Introduction to Manhattan's answer for your data replication and archiving requirements.

Introduction

Data Stream is a sub-system of Manhattan Active® Platform that is responsible for replicating data from the production MySQL database to a configurable set of target data stores. Production data is replicated by reading the MySQL binary logs and is synced with the target (near) in real time. Data Stream is built using open-source microservices and a framework developed by Manhattan called Gravina.

Change Data Capture, or CDC, is a well-established software design pattern for a system that monitors and captures the changes in data so that other software can respond to those changes. CDC captures row-level changes to database tables and passes corresponding change events to a CDC stream. Applications can read these change event streams and access these change events in the order in which they occurred. change data capture helps to bridge traditional data stores and new cloud-native event-driven architectures.

Gravina Overview

Gravina is an internal system and framework library built by Manhattan that reads the source MySQL binary log, converts each event into a message in a CDC capturing mechanism (Kafka), and relays them to the target system in a format the target system can interpret.

Customers can implement Data Stream to replicate production data to a set of supported target systems, which, as of the writing of this document, include the following:

Google Cloud SQL
Certain other MySQL implementations (but not all)

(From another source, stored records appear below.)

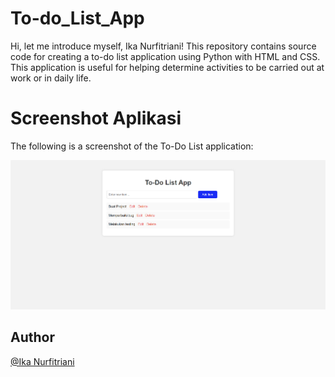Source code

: # To-do_List_App
Hi, let me introduce myself, Ika Nurfitriani! This repository contains source code for creating a to-do list application using Python with HTML and CSS. This application is useful for helping determine activities to be carried out at work or in daily life.

# Screenshot Aplikasi
The following is a screenshot of the To-Do List application:

<img src="SS/Screenshot_To-do_list_app.png" alt="SS1" width="900">

## Author
[@Ika Nurfitriani](https://github.com/ikanurfitriani)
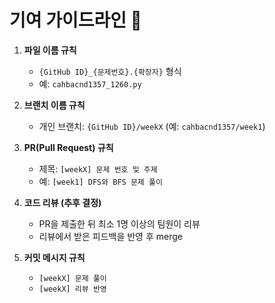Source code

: # 기여 가이드라인 🚀

1. **파일 이름 규칙**
   - `{GitHub ID}_{문제번호}.{확장자}` 형식
   - 예: `cahbacnd1357_1260.py`

2. **브랜치 이름 규칙**
   - 개인 브랜치: `{GitHub ID}/weekX` (예: `cahbacnd1357/week1`)

3. **PR(Pull Request) 규칙**
   - 제목: `[weekX] 문제 번호 및 주제`
   - 예: `[week1] DFS와 BFS 문제 풀이`

4. **코드 리뷰 (추후 결정)**
   - PR을 제출한 뒤 최소 1명 이상의 팀원이 리뷰
   - 리뷰에서 받은 피드백을 반영 후 merge

5. **커밋 메시지 규칙**
   - `[weekX] 문제 풀이`
   - `[weekX] 리뷰 반영`
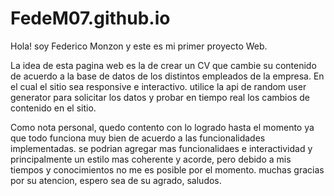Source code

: # FedeM07.github.io

Hola! soy Federico Monzon y este es mi primer proyecto Web.

La idea de esta pagina web es la de crear un CV que cambie su contenido de acuerdo a la base de datos de los distintos empleados de la empresa.
 En el cual el sitio sea responsive e interactivo.
 utilice la api de random user generator para solicitar los datos y probar en tiempo real los cambios de contenido en el sitio.

Como nota personal, quedo contento con lo logrado hasta el momento ya que todo funciona muy bien de acuerdo a las funcionalidades implementadas.
 se podrian agregar mas funcionalidaes e interactividad y principalmente un estilo mas coherente y acorde, pero debido a mis tiempos y conocimientos
 no me es posible por el momento.
 muchas gracias por su atencion, espero sea de su agrado, saludos.
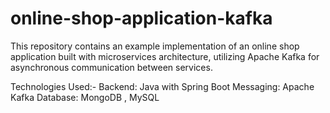 # online-shop-application-kafka
This repository contains an example implementation of an online shop application built with microservices architecture, utilizing Apache Kafka for asynchronous communication between services.

Technologies Used:-
Backend: Java with Spring Boot
Messaging: Apache Kafka
Database: MongoDB , MySQL

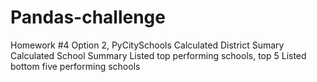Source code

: # Pandas-challenge
Homework #4 Option 2, PyCitySchools
Calculated District Sumary
Calculated School Summary
Listed top performing schools, top 5
Listed bottom five performing schools
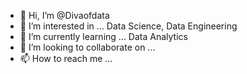 - 👋 Hi, I’m @Divaofdata
- 👀 I’m interested in ... Data Science, Data Engineering
- 🌱 I’m currently learning ... Data Analytics
- 💞️ I’m looking to collaborate on ...
- 📫 How to reach me ...

<!---
Divaofdata/Divaofdata is a ✨ special ✨ repository because its `README.md` (this file) appears on your GitHub profile.
You can click the Preview link to take a look at your changes.
--->

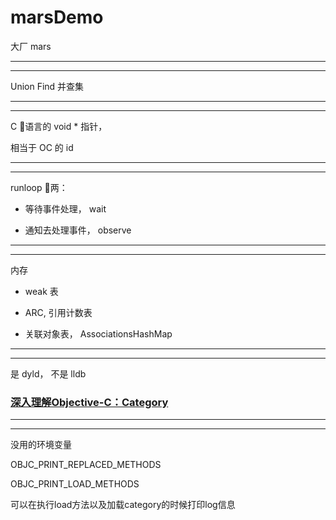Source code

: # marsDemo
大厂 mars


<hr>


<hr>


Union Find 并查集

<hr>


<hr>


C 语言的 void * 指针，

相当于 OC 的 id

<hr>


<hr>


runloop 两：


* 等待事件处理， wait


* 通知去处理事件， observe

<hr>


<hr>

内存

* weak 表

* ARC, 引用计数表


* 关联对象表， AssociationsHashMap

<hr>


<hr>



是 dyld， 不是 lldb



### [深入理解Objective-C：Category](https://tech.meituan.com/2015/03/03/diveintocategory.html)


<hr>







<hr>



没用的环境变量


OBJC_PRINT_REPLACED_METHODS


OBJC_PRINT_LOAD_METHODS



可以在执行load方法以及加载category的时候打印log信息


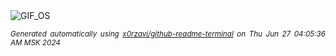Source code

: <div align="justify">
<picture>
    <source media="(prefers-color-scheme: dark)" srcset="https://i.ibb.co/XjLvwKQ/output-gif.gif">
    <source media="(prefers-color-scheme: light)" srcset="https://i.ibb.co/XjLvwKQ/output-gif.gif">
    <img alt="GIF_OS" src="https://i.ibb.co/XjLvwKQ/output-gif.gif">
</picture>

<sub><i>Generated automatically using [x0rzavi/github-readme-terminal](https://github.com/x0rzavi/github-readme-terminal) on Thu Jun 27 04:05:36 AM MSK 2024</i></sub>

</div>

<!-- Image deletion URL: https://ibb.co/hL9tq46/4bdc6d33b3f10c07d53cf8af72649d3e -->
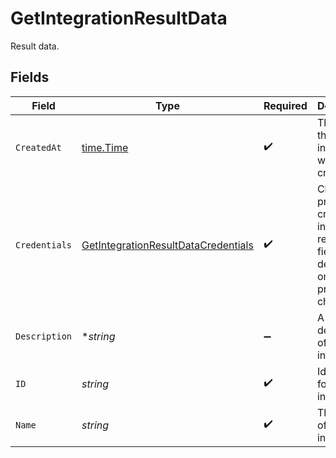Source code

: # GetIntegrationResultData

Result data.


## Fields

| Field                                                                                             | Type                                                                                              | Required                                                                                          | Description                                                                                       | Example                                                                                           |
| ------------------------------------------------------------------------------------------------- | ------------------------------------------------------------------------------------------------- | ------------------------------------------------------------------------------------------------- | ------------------------------------------------------------------------------------------------- | ------------------------------------------------------------------------------------------------- |
| `CreatedAt`                                                                                       | [time.Time](https://pkg.go.dev/time#Time)                                                         | :heavy_check_mark:                                                                                | The time the integration was created.                                                             | 2021-01-20T11:19:53.175Z                                                                          |
| `Credentials`                                                                                     | [GetIntegrationResultDataCredentials](../../models/shared/getintegrationresultdatacredentials.md) | :heavy_check_mark:                                                                                | Cloud provider credential input, required fields dependent on which provider is chosen.           |                                                                                                   |
| `Description`                                                                                     | **string*                                                                                         | :heavy_minus_sign:                                                                                | A short description of the integration.                                                           | The integration description                                                                       |
| `ID`                                                                                              | *string*                                                                                          | :heavy_check_mark:                                                                                | Identifier for the integration.                                                                   | gcp-integration                                                                                   |
| `Name`                                                                                            | *string*                                                                                          | :heavy_check_mark:                                                                                | The name of the integration.                                                                      | GCP integration                                                                                   |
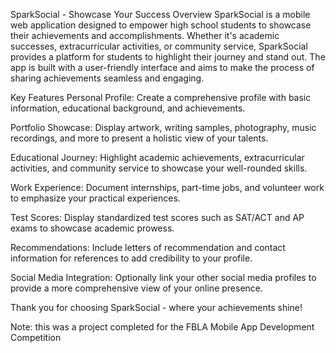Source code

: SparkSocial - Showcase Your Success
Overview
SparkSocial is a mobile web application designed to empower high school students to showcase their achievements and accomplishments. Whether it's academic successes, extracurricular activities, or community service, SparkSocial provides a platform for students to highlight their journey and stand out. The app is built with a user-friendly interface and aims to make the process of sharing achievements seamless and engaging.

Key Features
Personal Profile: Create a comprehensive profile with basic information, educational background, and achievements.

Portfolio Showcase: Display artwork, writing samples, photography, music recordings, and more to present a holistic view of your talents.

Educational Journey: Highlight academic achievements, extracurricular activities, and community service to showcase your well-rounded skills.

Work Experience: Document internships, part-time jobs, and volunteer work to emphasize your practical experiences.

Test Scores: Display standardized test scores such as SAT/ACT and AP exams to showcase academic prowess.

Recommendations: Include letters of recommendation and contact information for references to add credibility to your profile.

Social Media Integration: Optionally link your other social media profiles to provide a more comprehensive view of your online presence.

Thank you for choosing SparkSocial - where your achievements shine!

Note: this was a project completed for the FBLA Mobile App Development Competition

Manhattan Active® Platform engineering team continues to build support for additional replication targets based on product management and customer requirements.

Gravina Architecture

Following is the summary of the Gravina microservices that enable the Data Stream functionality:

Extractor

Gravina Extractor is a Spring Boot microservice that embeds Shyiko mysql-binlog-connector-java and integrates with Apache Kafka. Extractor reads binary logs from the source MySQL database, converts each event into a message, and publishes them to Kafka. The extraction process executes as a single-threaded background job.

Kafka

Apache Kafka plays the role of CDC capture system in Gravina architecture. It is used to stream events from the Extractor into the target consumer, which is one of the supported Gravina replicator microservices. The messages in Kafka are partitioned by database entity groups into separate Kafka topics so that they can be consumed concurrently by the replicators.

Replicator

Gravina Replicator is a Spring Boot microservice that subscribes to the Kafka topics mentioned above to read the CDC events. These events are then converted to a payload format suitable for the target system. Each replicator implementation is specific to the target it serves (for example, replicator implementations for Google Cloud Pub/Sub targets and a MySQL replica on a customer’s Google Cloud SQL endpoint). As shown in the diagram above, to increase throughput, multiple instances of the replicator can be run to process CDC events from Kafka topics in parallel. Likewise, multiple types of Gravina replicators can also coexist in the same environment to transmit the replication events to different types of target systems concurrently.

Supported Replication Modes

While Gravina can technically replicate the data stream to a wide range of target stores, currently Manhattan supports the following replication modes as generally available options:

Data Save with Google Cloud SQL

Production data is replicated to a Google Cloud SQL instance owned and managed by Manhattan. The customer has private access to the database instance and a read-only authorization to query and report from this database. Manhattan remains responsible for operating, monitoring, and maintaining the database instance.

Data Stream with Google Cloud SQL

Production data is replicated to a Google Cloud SQL instance owned and managed by the customer. Manhattan will need authorization and network access to write the replication events to this database instance. The customer remains responsible for operating, monitoring, and maintaining the database instance.